Minimum Modulus principle i would like to clarify for the theorem of minimum modulus, if $f(z) = 0$ for some $z$ in the region of analyticity, then our minimum modulus will occur at that point $z$ where $f(z) = 0$? Because the theorem always claim that $f(z)$ is non vanishing throughout, so i got a bit confused to what will happen if $f(z)  =0$
 A: Exactly as I had thought. So the minimum modulus principle does not apply to $z^2 - z$. Instead, the question is elementary ,and to find  the minimum moduli you simply have to find the roots of $z^2 - z$ over the given domain, which occur when $z =0, z=1$. This is simple arithmetic, not requiring the min modulus principle.
What the maximum modulus principle will tell you (and it's applicable) is that since $z^2 - z$ is not constant, it's modulus must be taking a maximum on the boundary, so the advantage we get from MMT : it's enough to search on the boundary if you want the maximum, rather than search the whole domain.
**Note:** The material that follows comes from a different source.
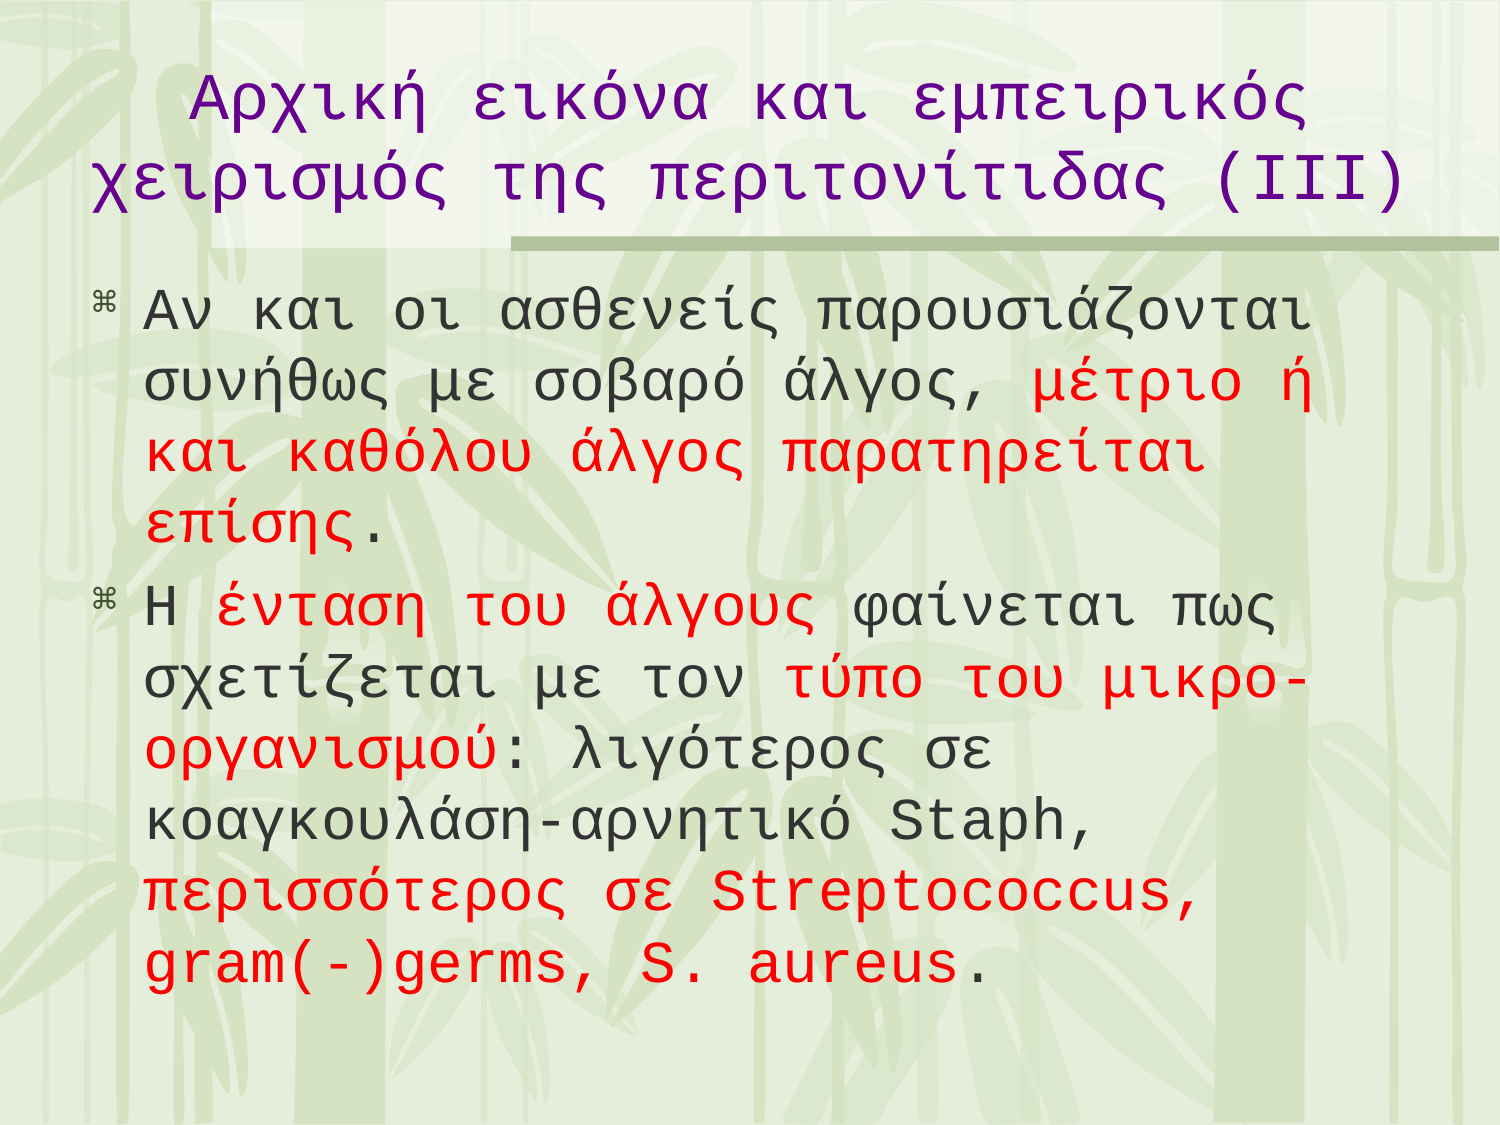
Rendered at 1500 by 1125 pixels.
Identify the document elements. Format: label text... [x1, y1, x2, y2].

text_box Αν και οι ασθενείς παρουσιάζονται συνήθως με σοβαρό άλγος, μέτριο ή και καθόλου άλγος παρατηρείται επίσης. Η ένταση του άλγους φαίνεται πως σχετίζεται με τον τύπο του μικρο-οργανισμού: λιγότερος σε κοαγκουλάση-αρνητικό Staph, περισσότερος σε Streptococcus, gram(-)germs, S. aureus. [74, 262, 1425, 1005]
text_box Αρχική εικόνα και εμπειρικός χειρισμός της περιτονίτιδας (IΙΙ) [74, 45, 1425, 233]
A  search on  the boundary yields that $z=-1$  satisfies $|z^2 - z| =  2$, which is the largest it can be, since $|z^2-z| \leq |z^2| + |z| \leq 1 +  1 \leq 2$, so  the maximum is attained at this point. There's no need to search in the interior because of MMT, so you are done.
Indeed, this is a nice application of Maximum MT , because you can restrict finding maximums of non-constant functions to the boundary of a given domain , rather than search the whole domain. If the boundary is nice, then this makes the search much easier.